Overshoots were one of the first pieces of the puzzle that fell into place for me...the deer examples JMG mentioned, though I remembered them on an island, as well as bacteria in a jar. Both experienced 95% dieoff. Overshoot is also the classic rabbit/coyote mix. The whole freaking bioshpere is in a state of overshoot if you look close enough. A clump of grass exhausts its nutrients and is replaced by a different plant that can use what is left. Some bears starve every winter. It is not a system or species wide overshoot, but the dynamic of surpassing the carrying capacity of their nutrient base is the same.
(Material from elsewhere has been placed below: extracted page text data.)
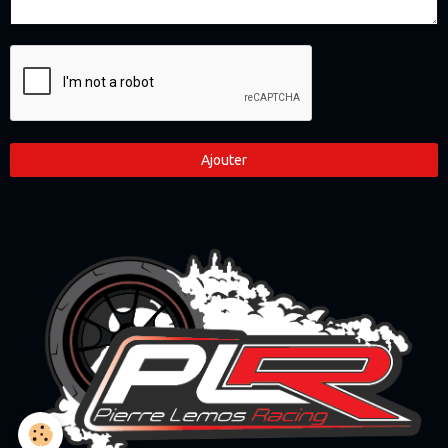
Ajouter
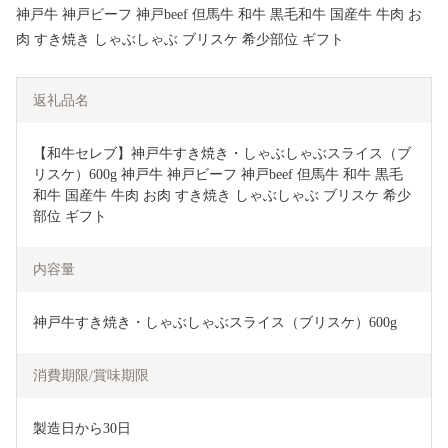
神戸牛 神戸ビーフ 神戸beef 但馬牛 和牛 黒毛和牛 国産牛 牛肉 お
肉 すき焼き しゃぶしゃぶ ブリスケ 希少部位 ギフト
返礼品名
【和牛セレブ】神戸牛すき焼き・しゃぶしゃぶスライス（ブ
リスケ）600g 神戸牛 神戸ビーフ 神戸beef 但馬牛 和牛 黒毛
和牛 国産牛 牛肉 お肉 すき焼き しゃぶしゃぶ ブリスケ 希少
部位 ギフト  
内容量
神戸牛すき焼き・しゃぶしゃぶスライス（ブリスケ）600g
消費期限/賞味期限
製造日から30日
And the nice thing about that is it shows how overshoot can be very local, which JMG often mentions.

RudolfC said...

Re. overshoot in non-human populations: some references at
and (Whew!) It might be worth noting that both of these cases of overshoot were directly due to human interference with the ecosystem...

J Gav said...

Normally, I'm a good speller.
Dearth is of course spelled 'ea' and not 'ir' as I blunderingly put it in my latest contribution, though there might be an argument for it. Must be the red wine I indulge in of an evening sometimes. Apart from that, looking forward to your next installment, Archdruid.
Things are getting critical, I won't say irreversible (but I just did, didn't I?) and not only in the U.S., aren't they?
J Gav

rsuusa said...

I struggle with how to respond to the nearly obvious fact that U.S. economy, of which I am still very much a part, is decaying and changing in ways that are going to make all of us a lot less wealthy in conventional terms. Clearly our problems could be ameliorated, although certainly not entirely solved, by concerted human effort but I no longer believe that this is likely to happen on any level larger than a local neighborhood or small town; there simply isn't enough time to educate and train ourselves for the new reality in time to avoid the results of the crisis (oil, environment, and economic) in which we find ourselves. Too many people also inaccurately perceive the current state of affairs as beneficial and will actively resist meaningful change.
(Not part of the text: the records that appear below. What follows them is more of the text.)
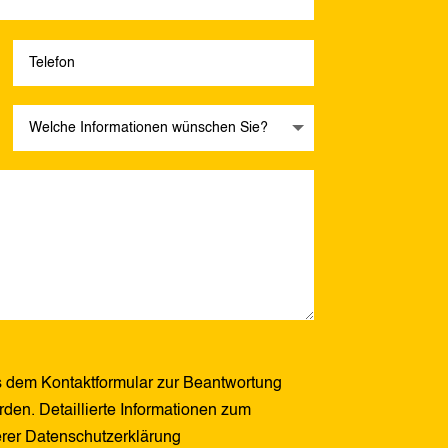
 dem Kontaktformular zur Beantwortung
den. Detaillierte Informationen zum
erer Datenschutzerklärung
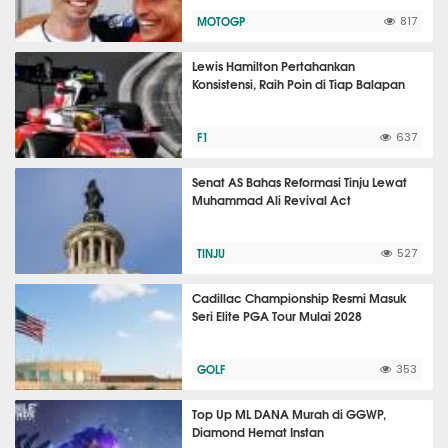
MOTOGP
817
Lewis Hamilton Pertahankan
Konsistensi, Raih Poin di Tiap Balapan
F1
637
Senat AS Bahas Reformasi Tinju Lewat
Muhammad Ali Revival Act
TINJU
527
Cadillac Championship Resmi Masuk
Seri Elite PGA Tour Mulai 2028
GOLF
353
Top Up ML DANA Murah di GGWP,
Diamond Hemat Instan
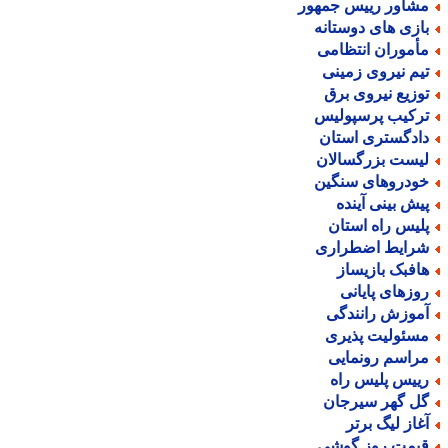
شاور رییس جمهور
ازی های دوستانه
أموران انتظامی
یم نیروی زمینی
وزیع نیروی برق
رکیب پرسپولیس
ادگستری استان
یست بزرگسالان
ودروهای سنگین
یش بینی آینده
لیس راه استان
رایط اضطراری
افبک بازیساز
وزهای پایانی
موزش رانندگی
سئولیت پذیری
راسم رونمایی
ییس پلیس راه
ل گهر سیرجان
غاز لیگ برتر
یمت روز گوشی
My response has been to start learning to live with less of everything and to engage in a participative way with my environment. I read in article in Backpacker magazine that said the average through hiker on a major U.S. trail spends $500 per month to meet all his or her needs on the trail. I'm never more happy than when I am on a long hike so why do I spend so much more to maintain my day to day work life and yet feel so much less happy about it? I'm not sure but my goal is to simplify my life so that I can live at the same level of cost and consumption that I achieve as a long distance hiker. So far it hasn't actually been all that simple I've had to learn to gather wild foods, fish, hunt, garden without much in the way of fertilizer or protection from pests and begin traveling by foot without high technology gear like gortex fabrics and tents to protect me from the environment. For weeks after my decision I sat around trying to think of what I would need to live this life style and made and remade lists and compared costs etc, then I realized that I just need to engage with my plan and my environment and get about doing what I intended to do. We are so trained to expect someone to tell us what to do or a device to assist us in doing something that we forget how to engage with our environment and just start doing what needs to be done. I'm still struggling with it. I have no illusion that life will be more meaningful if I live at a simpler level but I also know that I will not be any less happy with my life either.

John Bray said...

@rsuusa: good for you - go for it!

I fear that if you wait for the experts/authorities or society in general to come up with the solutions to what YOU want out of life you'll be disappointed.

Best of luck,


Ahavah Gayle said...

Apparently you think having a house in a good location is important, or you wouldn't have moved across the country to obtain one.

Ana's Daughter said...

@Adrynian: this exemplifies why the way people or animals behave in a laboratory is only evidence for the way people or animals behave in a laboratory; it's not evidence for the world outside the laboratory walls.

Lived experience trumps artificial lab conditions.